Click through all the sections of the website and note especially:
- are all top level pages were captured?
- are any styles (fonts, layout) or images missing?
- is there embedded media was it captured; does it play?
Open the live website in a separate window and compare to the captured site
Note any issues re: missing content in your QA notes in the Trello card (example: “Home page slideshow images missing; main menu not displaying.”)

When done, move the Trello card to the “QA completed” column.

For web captures that have already been saved (not test crawls)

In the Seeds list click on “View in Wayback”
Click the most recent capture date (if that doesn’t work click the next most recent)
Click “Enable QA”
Click through all the sections of the website and note any issues as above.

Notes on QA for Facebook pages

You must be logged into FB to view Facebook captures. You can use your own account or the SCL generic login, see https://trello.com/c/rQzlGbNI
If you see multiple capture links in the calendar page, review on all the links
For more information see “What to expect from archived Facebook seeds”

More QA help and tips:

Wayback QA and patch crawling should be used:

If it appears most of the content of the website is captured but there are missing elements in a page (stylesheet, embedded images, etc), or or if you notice blocked content in the host report, then you can try running a patch crawl.
Note: the test crawl must first be saved -- you cannot run a patch crawl on a test.
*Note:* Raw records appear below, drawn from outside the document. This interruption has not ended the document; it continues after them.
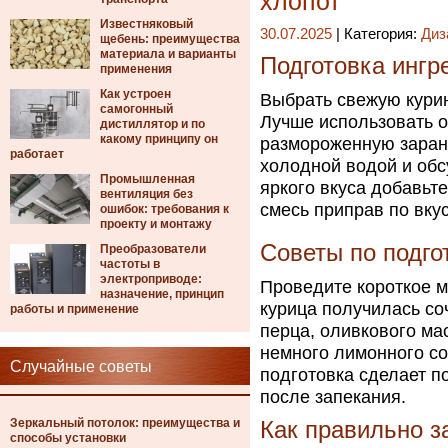
хлопот
Известняковый
30.07.2025
| Категория:
Диз
щебень: преимущества
материала и варианты
Подготовка ингр
применения
Как устроен
Выбрать свежую курин
самогонный
Лучше использовать 
дистиллятор и по
какому принципу он
размороженную заран
работает
холодной водой и об
Промышленная
яркого вкуса добавьте
вентиляция без
смесь приправ по вкус
ошибок: требования к
проекту и монтажу
Советы по подго
Преобразователи
частоты в
электроприводе:
Проведите короткое м
назначение, принцип
курица получилась со
работы и применение
перца, оливкового ма
немного лимонного со
Случайные советы
подготовка сделает 
после запекания.
Зеркальный потолок: преимущества и
Как правильно з
способы установки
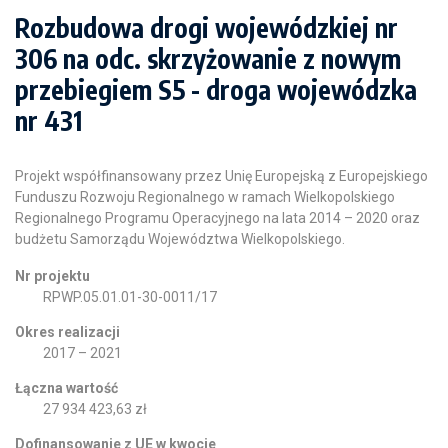
Rozbudowa drogi wojewódzkiej nr
306 na odc. skrzyżowanie z nowym
przebiegiem S5 - droga wojewódzka
nr 431
Projekt współfinansowany przez Unię Europejską z Europejskiego
Funduszu Rozwoju Regionalnego w ramach Wielkopolskiego
Regionalnego Programu Operacyjnego na lata 2014 – 2020 oraz
budżetu Samorządu Województwa Wielkopolskiego.
Nr projektu
RPWP.05.01.01-30-0011/17
Okres realizacji
2017 – 2021
Łączna wartość
27 934 423,63 zł
Dofinansowanie z UE w kwocie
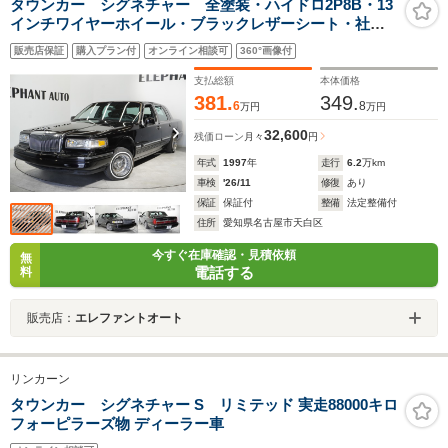
タウンカー シグネチャー 全塗装・ハイドロ2P8B・13
インチワイヤーホイール・ブラックレザーシート・社外7
インチナビ・オートエアコン・パワーシート・ETC・フ
販売店保証
購入プラン付
オンライン相談可
360°画像付
ロアマット・コラムシフト・パワステ・パワーウィンド
ウ
支払総額
本体価格
381.
349.
6
8
万円
万円
32,600
残価ローン
月々
円
年式
1997
年
走行
6.2
万km
車検
'26/11
修復
あり
保証
保証付
整備
法定整備付
住所
愛知県名古屋市天白区
今すぐ在庫確認・見積依頼
無
電話する
料
販売店：
エレファントオート
リンカーン
タウンカー シグネチャー S リミテッド 実走88000キロ
フォーピラーズ物 ディーラー車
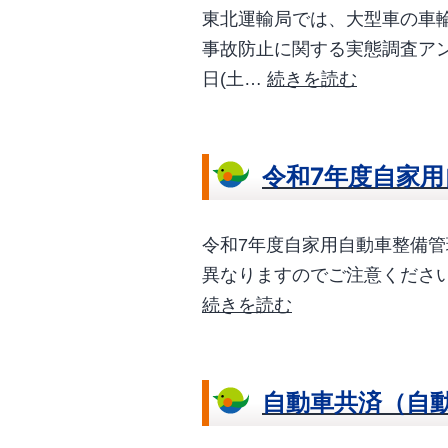
業
研
東北運輸局では、大型車の車
日
修
事故防止に関する実態調査アン
の
に
大
日(土…
続きを読む
お
つ
型
知
い
車
ら
て
の
令和7年度自家
せ
車
輪
令和7年度自家用自動車整備
脱
異なりますのでご注意ください。
落
令
続きを読む
事
和
故
7
防
年
自動車共済（自
止
度
に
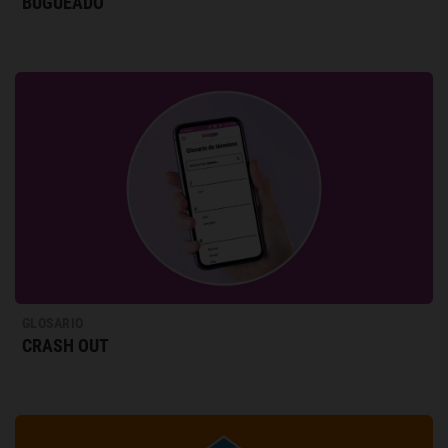
BUGUEADO
GLOSARIO
CRASH OUT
Once saved, it takes up to 24 hours for the saved test to appear as a permanent archived seed in Wayback.
Do not save test crawls if there are other issues such as posible crawler traps and other unwanted content. Check with your supervisor if you are uncertain whether a test crawl should be saved.

Recrawl to capture queued content

If a test crawl looks good and if there are no obvious crawler traps, but there are queued documents, it means the site was too large to be captured in one session.
In this case the archivist will save the test crawl and run another to capture queued content. For first-time captures of very large websites, sometimes this requires multiple test crawls.
If there are suspected crawler traps (such as calendar pages) then the test crawl is deleted, the crawl is scoped to omit specific types of content, and a new test crawl is run.

Note: for regular (non-test) crawls, you can resume the crawl if you hit the time (or data) limit.

Brozzler (experimental crawling technology)

Use Brozzler only when you’ve tried standard crawls and a lot of content is missing. Specifically recommended for:

You can also try using WebRecorder (aka Conifer) to capture dynamic sites that can’t be captured by Archive-It.